Let’s help preserve East Rockaway
To The Editor:
I have lived in East Rockaway with my family since 1992. It has been a blessing, and we are truly grateful to be here.
Since the moratorium on breaking up oversized lots to build additional houses has been lifted, which was reported in the Herald last April, a precedent is being set to add multiple houses where one original house stood. This leads to overcrowding, loss of green space, compromised safety for residents, heavy burdens on support systems like the police and fire departments, as well as tremendous demands on existing utilities. Traffic issues, privacy problems and architectural discord could ultimately lead our once charming village down a path of no return.

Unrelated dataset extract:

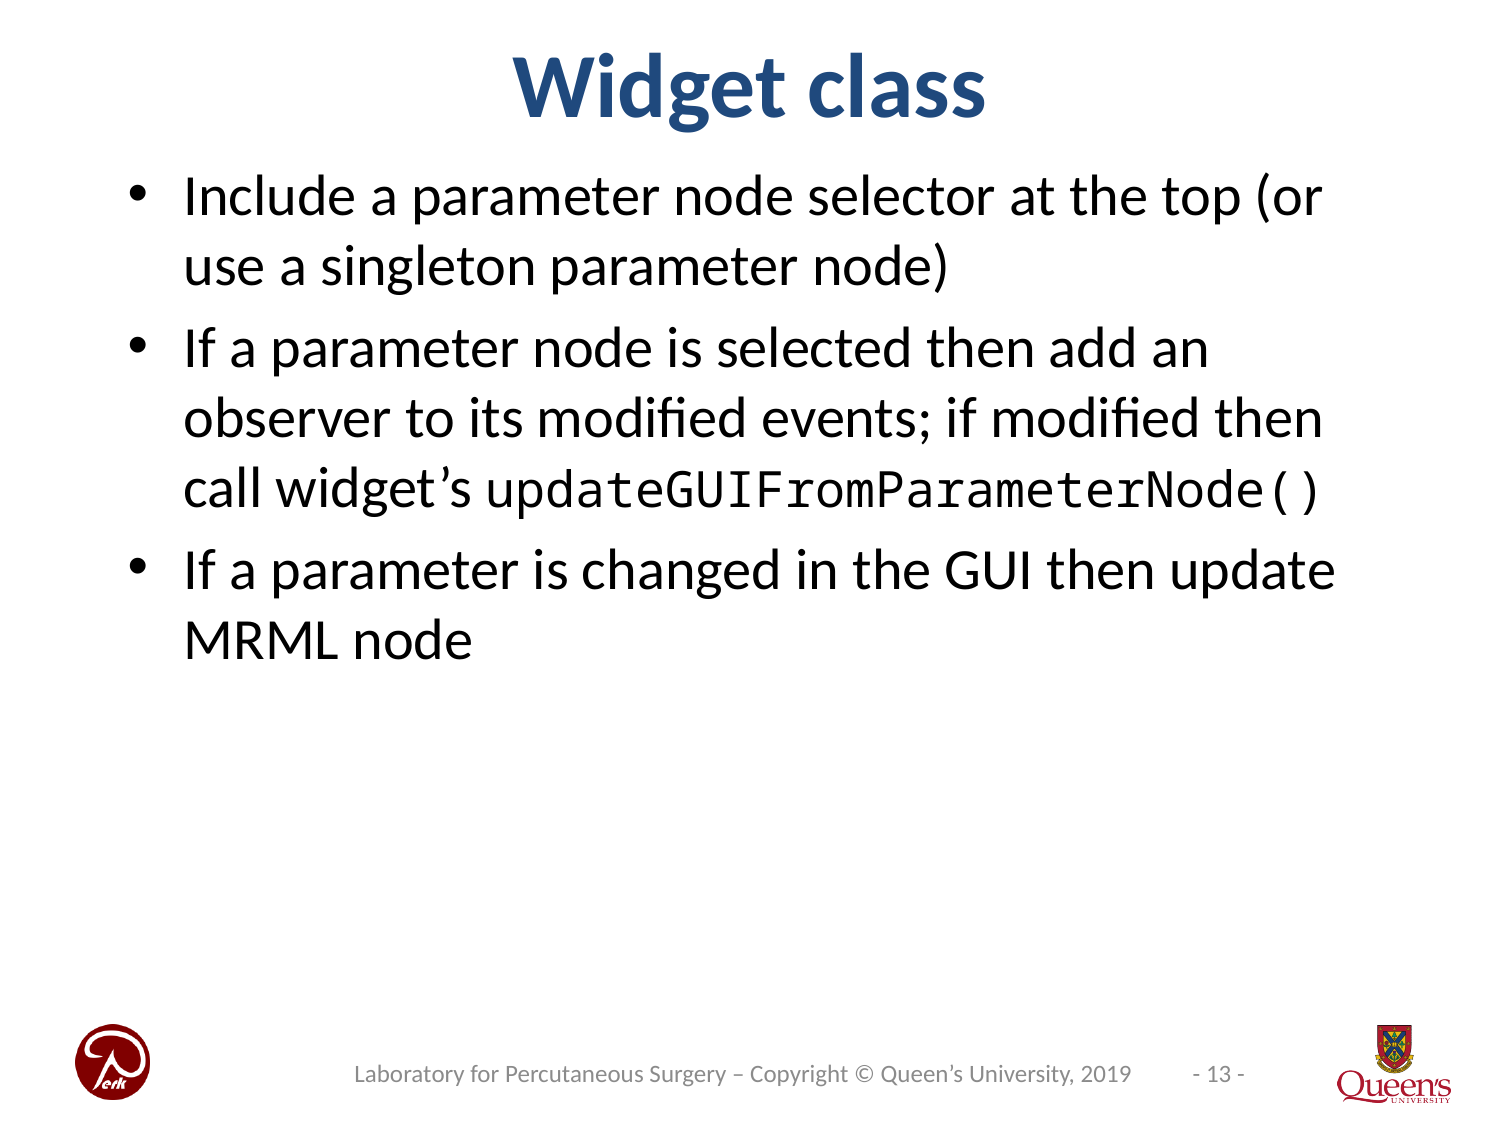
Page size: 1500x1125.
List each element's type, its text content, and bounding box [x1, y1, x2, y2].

I received a letter that a meeting at the East Rockaway Village Hall was being held on April 3 regarding tearing down 82 Centre Ave. — one of the last of the original mansions in the community — with the intention of building three new houses on the property. Though the Victorian house is a hard-sell due to the cost of property maintenance and land taxes, the possibility of losing this piece of architectural history and its park-like grounds,which support a wealth of wildlife, is beyond heart-wrenching.

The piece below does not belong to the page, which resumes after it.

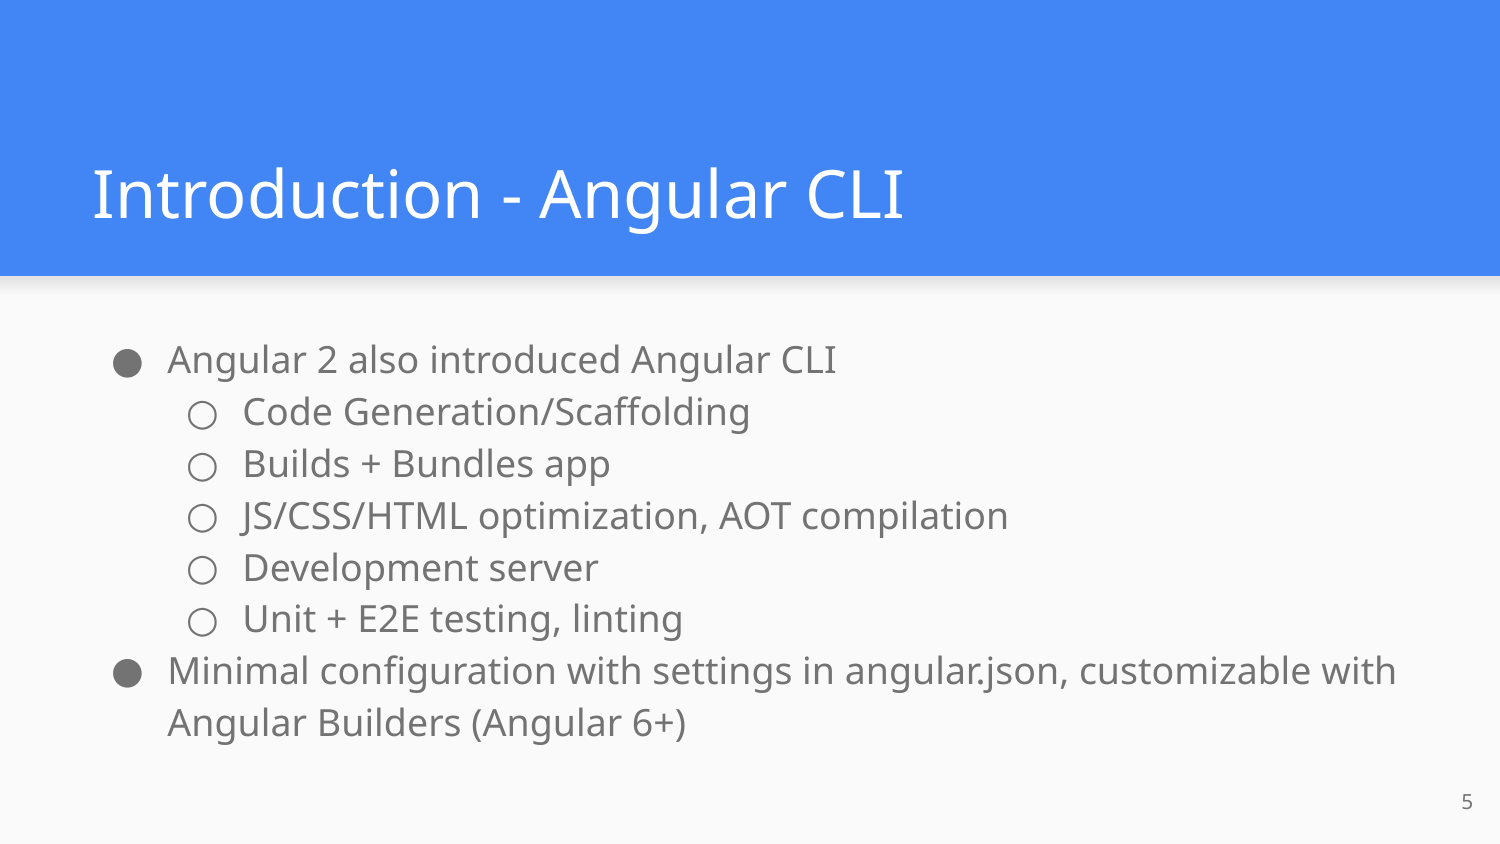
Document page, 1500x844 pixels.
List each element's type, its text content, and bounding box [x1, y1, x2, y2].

title Introduction - Angular CLI [77, 121, 1427, 248]
list Angular 2 also introduced Angular CLI Code Generation/Scaffolding Builds + Bundles app JS/CSS/HTML optimization, AOT compilation Development server Unit + E2E testing, linting Minimal configuration with settings in angular.json, customizable with Angular Builders (Angular 6+) [77, 314, 1427, 760]
slide_number ‹#› [1398, 770, 1489, 835]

A better option might be restoring the original house (which is not centered on the property) and building one new house on the remaining lot. This could ensure a successful sale of the existing home and property to a builder who, in turn, would make a profit selling the two houses situated on large lots, since the cost of upkeep and land taxes would now be divided between two families.
It would also be a way to save a beautiful architectural treasure. The option of building one new house next to the original would create less crowding on a block already congested with extensive traffic from the elementary school, the Clark Street Fire House and the Centre Avenue Long Island Rail Road station.

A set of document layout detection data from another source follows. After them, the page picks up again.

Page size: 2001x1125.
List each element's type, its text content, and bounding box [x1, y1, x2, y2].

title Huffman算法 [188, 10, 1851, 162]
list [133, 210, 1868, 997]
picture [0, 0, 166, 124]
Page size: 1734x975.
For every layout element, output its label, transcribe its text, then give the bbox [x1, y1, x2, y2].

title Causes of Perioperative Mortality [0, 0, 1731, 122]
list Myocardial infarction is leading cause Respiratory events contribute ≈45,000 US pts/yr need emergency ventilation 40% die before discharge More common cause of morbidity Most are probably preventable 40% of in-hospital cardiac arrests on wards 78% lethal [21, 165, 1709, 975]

Once properties in East Rockaway are routinely divided and original homes are torn down, there is no going back. This could spell the demise of our neighborhood, comprised of many families who moved here to escape the crowded conditions experienced while previously living in New York City. Let’s each do our part by becoming involved to ensure responsible decision-making that will help keep East Rockaway the fair village and cozy neighborhood it has long been.
Jo Schneider-Leonsky, East Rockaway
Hats off to Lynbrook’s newest author
To the Editor:
I just read Lynbrook High School junior Emma Lenz’s new, 24-page children’s book, “Memories of Lynbrook.” It is wonderful to see a Lynbrook student bring local history to a young audience in such a compelling way. I especially liked the illustrations.
The Historical Society of East Rockaway and Lynbrook goes to great efforts to engage students to become interested in our area’s past. Seeing the fruits of that labor in this remarkable book makes it all worthwhile. I hope it becomes a local best-seller. Those interested can purchase it on Amazon.